Minnesota

Wild Rice Stuffed BBQ Chicken

Minnesota is the nation's top producer of wild rice, a sacred grain harvested by the Ojibwe people for centuries. This grilled chicken celebrates that heritage - stuffed with nutty wild rice, mushrooms, and herbs, then grilled until golden and smoky. It's the taste of the North Woods.

2-2.5 hours Serves 4-6 350°F indirect North Woods

Equipment Needed

  • Gas or charcoal grill with lid
  • Apple or maple wood chips
  • Meat thermometer
  • Roasting pan or disposable aluminum pan
  • Kitchen twine
  • Basting brush

Instructions

  1. 1

    Cook the Wild Rice

    Rinse wild rice and combine with chicken broth in a saucepan. Bring to boil, reduce heat, and simmer 45-55 minutes until grains have burst open but still have texture. Drain any excess liquid and set aside.

  2. 2

    Make the Stuffing

    Melt butter in a skillet. Saute mushrooms until golden, about 5 minutes. Add onion and celery, cook until softened. Add garlic and cook 1 minute. Combine with wild rice, cranberries, sage, and thyme. Season to taste.

  3. 3

    Prepare the Chicken

    Remove giblets and pat chicken dry. Loosen the skin over the breast by sliding your fingers underneath. Spread softened butter under the skin and over the meat. Season inside and out with salt and pepper.

  4. 4

    Stuff the Chicken

    Loosely pack the cavity with wild rice stuffing - don't overfill, as the stuffing will expand. Tie the legs together with kitchen twine and tuck wing tips under the body.

  5. 5

    Set Up the Grill

    Prepare grill for indirect cooking at 350°F. For charcoal, bank coals to one side. Add apple or maple wood chips for subtle smoke that complements the wild rice.

  6. 6

    Grill the Chicken

    Place chicken breast-side up in a roasting pan on the cool side of the grill. Cover and cook for 1.5-2 hours until the thigh reaches 165°F and juices run clear.

  7. 7

    Make and Apply Glaze

    Whisk together maple syrup, mustard, and melted butter. During the last 20 minutes of cooking, brush chicken with the maple glaze twice to create a beautiful lacquered finish.

  8. 8

    Rest the Chicken

    Transfer chicken to a cutting board and tent loosely with foil. Rest for 15 minutes. The internal temperature will continue to rise and juices will redistribute.

  9. 9

    Carve and Serve

    Carve the chicken and spoon out the wild rice stuffing. Arrange on a platter with any extra stuffing alongside.

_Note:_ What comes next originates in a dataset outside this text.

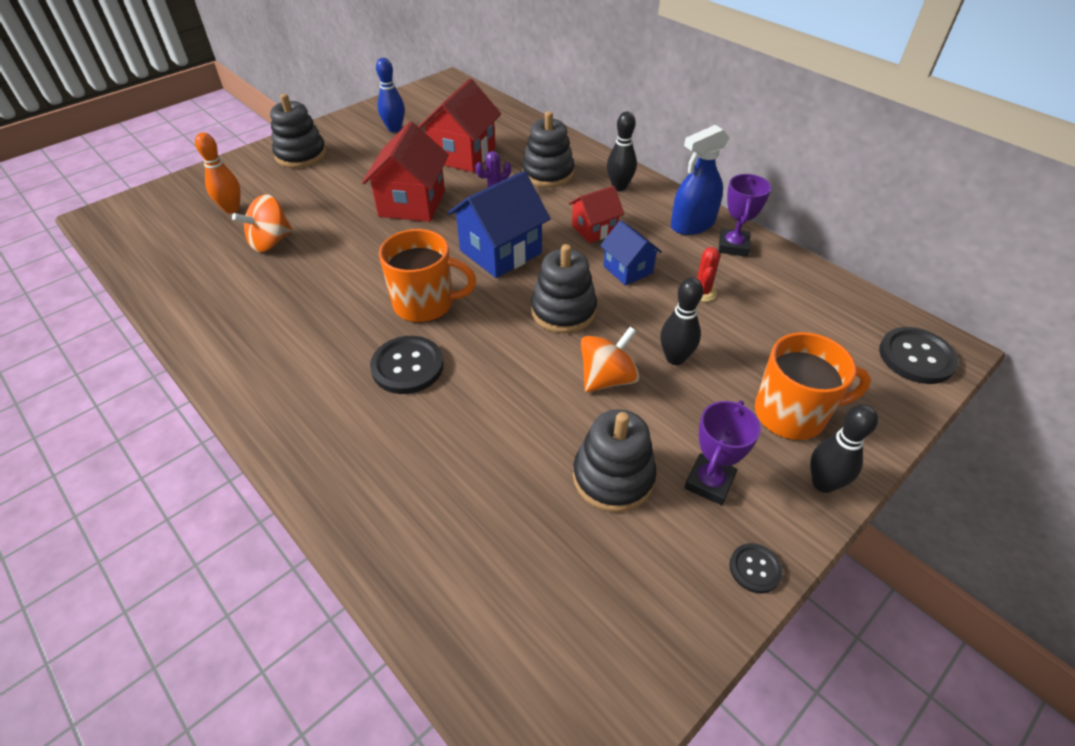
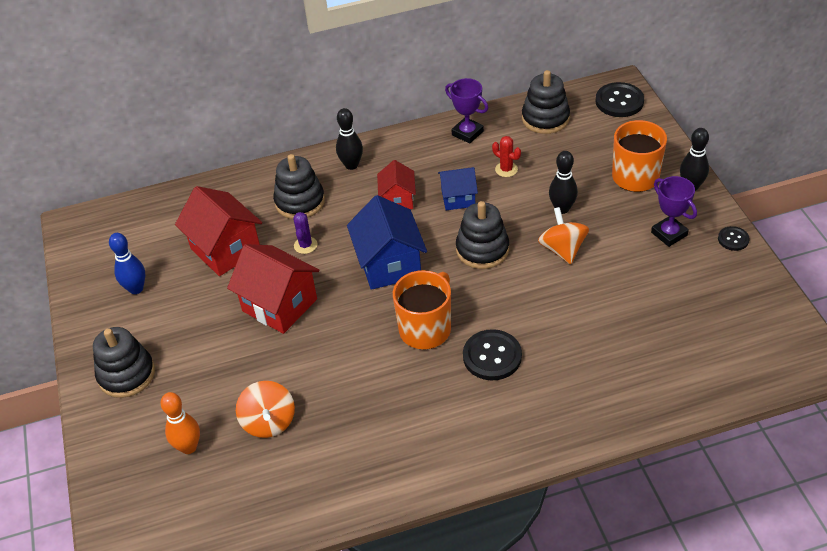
camera: 60 degrees left, 0 degrees up
(613, 477) = (645, 276): black stacking toy -> black stacking toy (545, 118)
(692, 224) = (429, 143): blue spray bottle -> none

Drizzle with pan juices and serve with additional maple glaze.

Tips & Variations

  • True Wild Rice: Authentic Minnesota wild rice (hand-harvested from lakes) has superior flavor and texture to cultivated paddy rice. Look for it at specialty stores or order from Minnesota producers.
  • Don't Overstuff: Wild rice expands during cooking. Leave room in the cavity for circulation, or the center won't cook through properly.
  • Extra Stuffing: Make extra stuffing to bake alongside in a covered dish. It soaks up the chicken drippings beautifully.
  • Spatchcock Option: For faster, more even cooking, spatchcock the chicken and serve the stuffing on the side. Grill 45-60 minutes at 400°F.
  • Ojibwe Heritage: Wild rice (manoomin) is sacred to the Ojibwe people. It's been harvested from Minnesota lakes for thousands of years using traditional canoe methods.
  • Maple-Wild Rice Pairing: The maple glaze and wild rice are both quintessentially Minnesotan, creating a dish that truly tastes of the North Woods.